13 avril 2006
Dialogues...
Il y a toujours, même après trente ans d'écriture professionnelles, de curieuses surprises.J'ai déjà cité ici Antoine Albalat et George Polti, entre autres créateurs de méthodes et de conseils.J'ai moi-même dirigé des ateliers d'écriture. Je sais que bien des choses peuvent se transmettre... Des "coups de patte", des procédés, des procédures dont il faudra se défaire pour écrire avec une conscience de l'autrement.
Quand on apprenait à écrire à l'école, puis au collège, quand le moindre épicier savait tourner une phrase, des gens comme Hugo ou Rimbaud n'avient peut-être même pas conscience d'avoir appris à écrire, d'avoir même forgé leur style. Et, le plus curieux, poil aux yeux, c'est que l'enseignement de la rhétorique à la Du Marsais, à la Fontanier, si formelle, et la transmission classique des méthodes et des contenus permettait une foule de styles différents, personnels, reconnaissables. Cet enseignement subsiste dans cerains ateliers d'écriture, dont les miens, qui font références à la rhétorique d'Aristote autant qu'à Brisset ou Roussel. Des classiques révoutionnaires. D'autes ateliers se voulant plus "libérateurs" proposent souvent des textes du même ordre et peu identifiables, avec un style commun que je retrouve aussi sur internet en allant visiter cetrains groupes littérarisants. LEs gens "s'exprime"... Bon.
Moi je ne m'exprime pas: on exprime quelque chose, ue idée, un affect, un contenu... Il y a dans l'idée de la personne écrivante un bon facteur de dépersonnalisation... Et c'est peut-être ce qui donne cette lassante homogénéité de styles... Et c'est alors que je tombe sur ça:
Un bon dialogue ne ressemble à aucun passage d’une histoire, car il donne l’impression d’être un événement en lui-même.Le lecteur a le sentiment que l’écrivain n’est plus maître de l’histoire.

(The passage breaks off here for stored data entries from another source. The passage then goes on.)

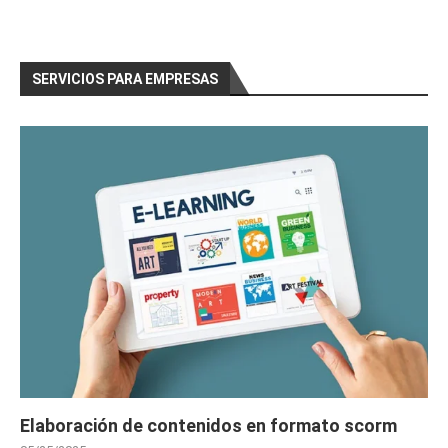
SERVICIOS PARA EMPRESAS
Elaboración de contenidos en formato scorm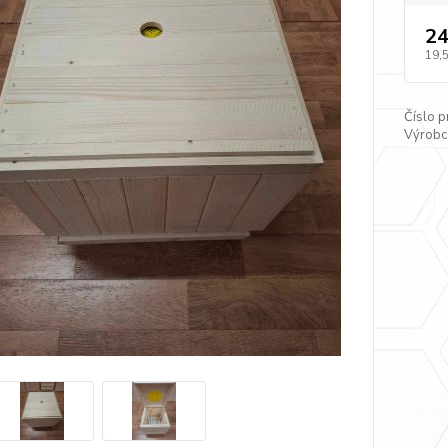
24
19,
Číslo p
Výrobc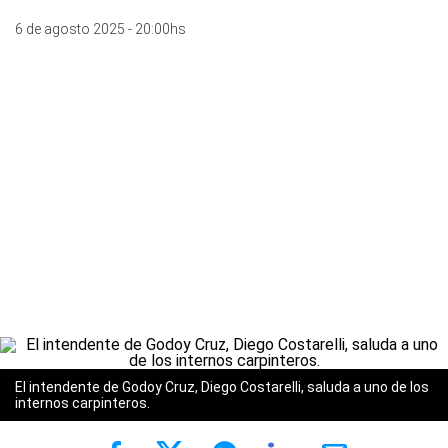
6 de agosto 2025 - 20:00hs
El intendente de Godoy Cruz, Diego Costarelli, saluda a uno de los
internos carpinteros.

Tom Chiarella , Ecrire des dialogues, 2001.
Plus sage est la déclaration d'Amélie Nothom. Une professionnelle! Au sens au moins technique, parce que le dialogue improvisé demande un peu de métier! C'est un art de lancer, de jeté!
Je ne retravaille jamais les dialogues. C’est un exercice extrêmement périlleux. Rien n’est plus facile que de rater un dialogue. Le seul secret, c’est d’aller vite , sinon on perd le fil. Quand j’écris un dialogue, à chaque réplique, je sais qu’il va y avoir quatre possibilités pour la réplique suivante. Il y a intérêt à choisir la bonne parce que de ce bon choix dépendra la bonne suite. Donc j’ai calculé qu’il valait mieux prévoir quatre répliques à l’avance. Sinon, on perd le fil, on tombe de son fil- c’est vraiment du funambulisme- et on se casse la figure. Cela demande une grande rapidité mentale, beaucoup de concentration.
Entretien avec A. Nothomb, Hauteurs, revue littéraire du Nord et d’ailleurs, n°4, avril 2001.
Il est vrai que les dialogues de Nothomb tiennent le choc. Ce qui m'inquiète dans la phrase de Tom Chiarella, c'est qu'il s'agit d'un conseil. Nothomb ne parle que pour elle-même. Et le conseil de Chiarella, je ne comprend même pas son utilité. Ca me laisse pantois, je m'en fous... JE ne sais même pas de quoi il s'agit. Il doit y avoir une idée là-dessous, un machin dur comme fer qui pourrait amener à l'acharnement... Or, ça m'est absolument égal. Comme je n'écris pas de dialogues ces jours-ci, je ne suis même pas tenté d'appliquer ce principe qui ne me comprend pas... Voire qui m'eclut. De toute façon, Nothomb a raison: les dialogues sont meileurs écrits à part, il y a un rythme à trouver, la façon de réagir de chaque interlocuteur, sa manière de parler qui doit se reconnaître même sans prolepses et analepses grammaticales...
MAis ce n'est pas ça que ce monsieur Chiarella veut dire. C'est drôle, je ne me vois pas édictant des principes. Je bricole depuis des décennies. Et pourtant, je suis attaché au côté artisanal -ce dangr!- de l'écriture et aux savoir-faire... D'ailleurs, j'en vis.
Ecrire, un beau jour, ça peut devenir vrai parce que d'une façon ou d'une autre, n'a plus le choix!